**Point correspondence tracking data:**

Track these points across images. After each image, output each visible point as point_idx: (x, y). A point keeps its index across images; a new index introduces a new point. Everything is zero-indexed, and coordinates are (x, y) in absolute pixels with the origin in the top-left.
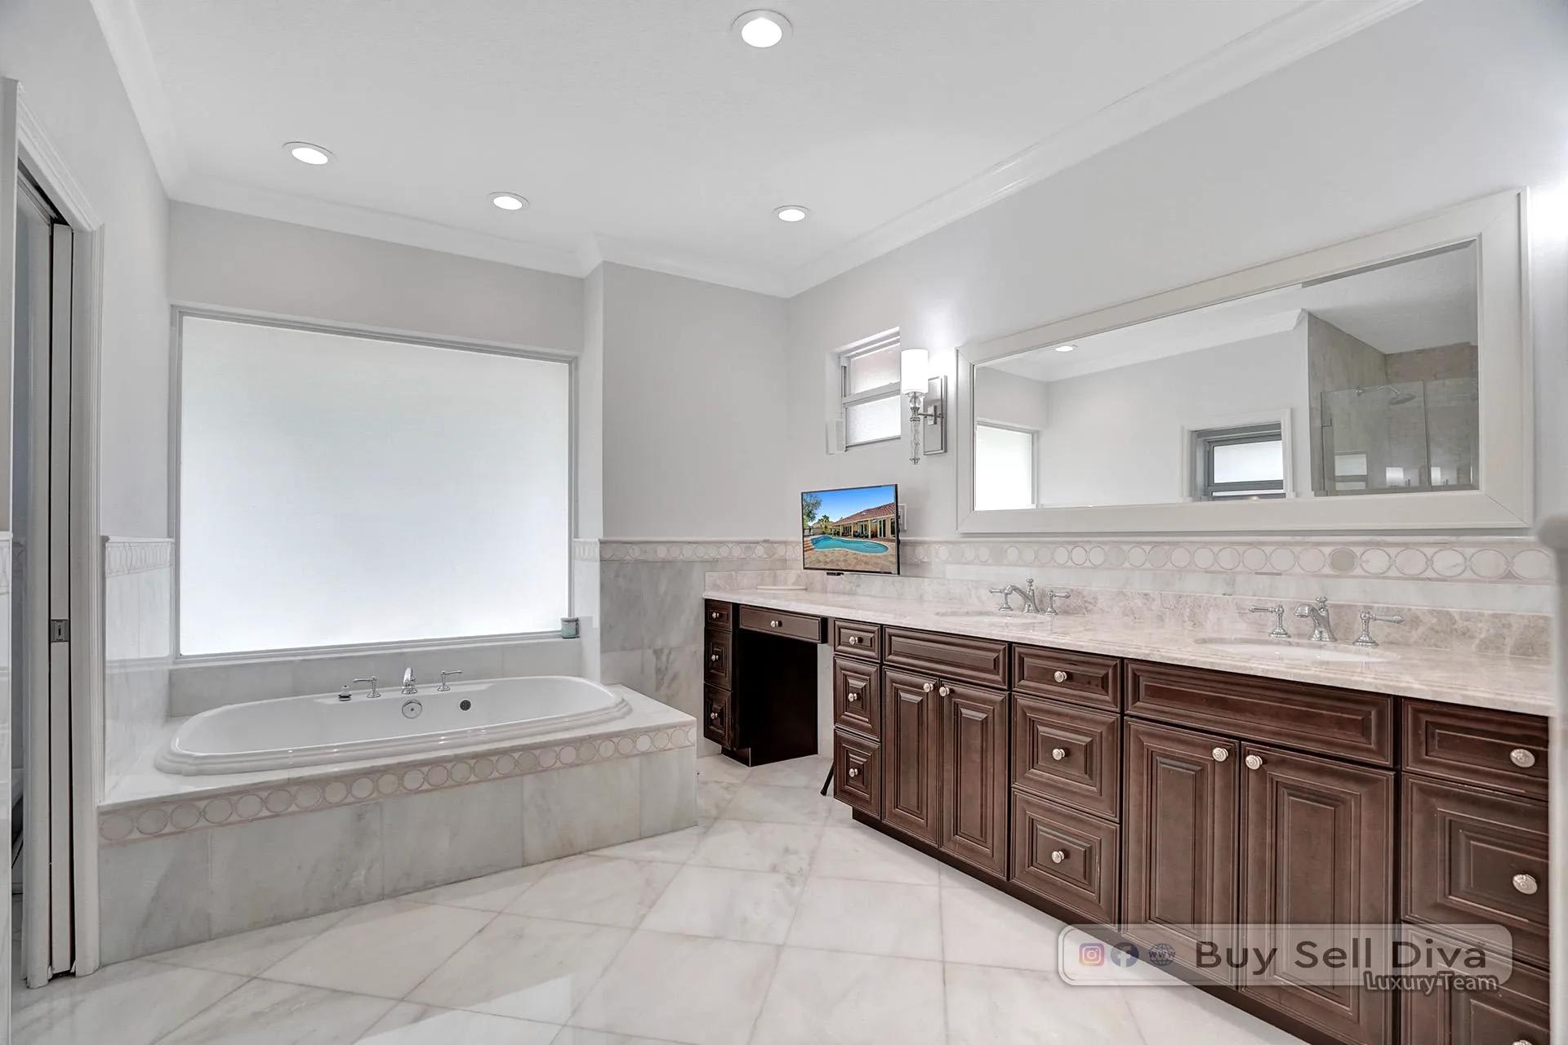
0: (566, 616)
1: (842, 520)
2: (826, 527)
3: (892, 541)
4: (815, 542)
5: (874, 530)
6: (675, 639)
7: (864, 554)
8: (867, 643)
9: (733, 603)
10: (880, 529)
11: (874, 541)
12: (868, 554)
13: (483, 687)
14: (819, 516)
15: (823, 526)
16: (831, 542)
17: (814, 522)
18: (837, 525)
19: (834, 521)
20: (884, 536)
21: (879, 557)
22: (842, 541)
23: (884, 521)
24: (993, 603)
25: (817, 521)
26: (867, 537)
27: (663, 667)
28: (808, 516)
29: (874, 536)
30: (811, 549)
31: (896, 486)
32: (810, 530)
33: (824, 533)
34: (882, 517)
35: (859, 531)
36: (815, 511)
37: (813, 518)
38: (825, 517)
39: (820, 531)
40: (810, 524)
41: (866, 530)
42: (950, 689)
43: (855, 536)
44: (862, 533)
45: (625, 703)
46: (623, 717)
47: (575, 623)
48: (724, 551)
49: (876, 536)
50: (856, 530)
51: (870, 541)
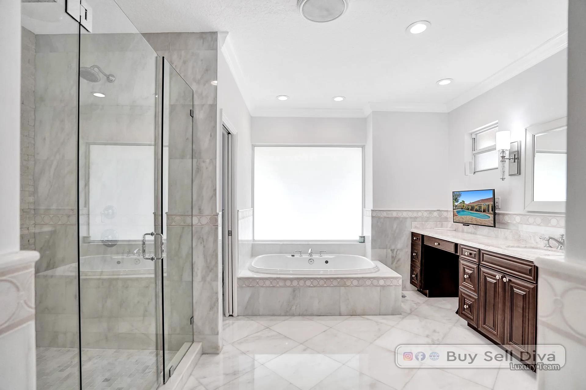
0: (361, 235)
1: (470, 203)
2: (463, 206)
3: (492, 214)
4: (458, 212)
5: (484, 209)
6: (399, 246)
7: (480, 219)
8: (473, 256)
9: (422, 235)
10: (487, 208)
11: (484, 213)
12: (481, 219)
13: (333, 256)
14: (460, 201)
15: (462, 205)
16: (465, 213)
17: (458, 203)
18: (468, 205)
19: (467, 204)
20: (489, 212)
21: (487, 221)
22: (471, 213)
23: (489, 205)
24: (542, 244)
25: (459, 203)
26: (481, 211)
27: (395, 256)
28: (455, 200)
29: (484, 211)
30: (456, 216)
31: (494, 190)
32: (456, 206)
33: (462, 209)
34: (487, 203)
35: (478, 209)
36: (458, 198)
37: (457, 201)
38: (463, 201)
39: (461, 207)
40: (456, 204)
41: (481, 208)
42: (509, 279)
43: (476, 211)
44: (479, 209)
45: (377, 267)
46: (376, 272)
47: (363, 238)
48: (420, 214)
49: (485, 211)
50: (477, 208)
51: (483, 214)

**Directions for this task:** In the copy, include every record exactly and no pictures at all.

**Expected answer:**
Track these points across images. After each image, output each visible point as point_idx: (x, y). A point keeps its index across images; a new index introduces a new point. Everything is zero-indexed, and coordinates are (x, y) in absolute pixels with the origin in the top-left.
0: (566, 616)
1: (842, 520)
2: (826, 527)
3: (892, 541)
4: (815, 542)
5: (874, 530)
6: (675, 639)
7: (864, 554)
8: (867, 643)
9: (733, 603)
10: (880, 529)
11: (874, 541)
12: (868, 554)
13: (483, 687)
14: (819, 516)
15: (823, 526)
16: (831, 542)
17: (814, 522)
18: (837, 525)
19: (834, 521)
20: (884, 536)
21: (879, 557)
22: (842, 541)
23: (884, 521)
24: (993, 603)
25: (817, 521)
26: (867, 537)
27: (663, 667)
28: (808, 516)
29: (874, 536)
30: (811, 549)
31: (896, 486)
32: (810, 530)
33: (824, 533)
34: (882, 517)
35: (859, 531)
36: (815, 511)
37: (813, 518)
38: (825, 517)
39: (820, 531)
40: (810, 524)
41: (866, 530)
42: (950, 689)
43: (855, 536)
44: (862, 533)
45: (625, 703)
46: (623, 717)
47: (575, 623)
48: (724, 551)
49: (876, 536)
50: (856, 530)
51: (870, 541)
0: (361, 235)
1: (470, 203)
2: (463, 206)
3: (492, 214)
4: (458, 212)
5: (484, 209)
6: (399, 246)
7: (480, 219)
8: (473, 256)
9: (422, 235)
10: (487, 208)
11: (484, 213)
12: (481, 219)
13: (333, 256)
14: (460, 201)
15: (462, 205)
16: (465, 213)
17: (458, 203)
18: (468, 205)
19: (467, 204)
20: (489, 212)
21: (487, 221)
22: (471, 213)
23: (489, 205)
24: (542, 244)
25: (459, 203)
26: (481, 211)
27: (395, 256)
28: (455, 200)
29: (484, 211)
30: (456, 216)
31: (494, 190)
32: (456, 206)
33: (462, 209)
34: (487, 203)
35: (478, 209)
36: (458, 198)
37: (457, 201)
38: (463, 201)
39: (461, 207)
40: (456, 204)
41: (481, 208)
42: (509, 279)
43: (476, 211)
44: (479, 209)
45: (377, 267)
46: (376, 272)
47: (363, 238)
48: (420, 214)
49: (485, 211)
50: (477, 208)
51: (483, 214)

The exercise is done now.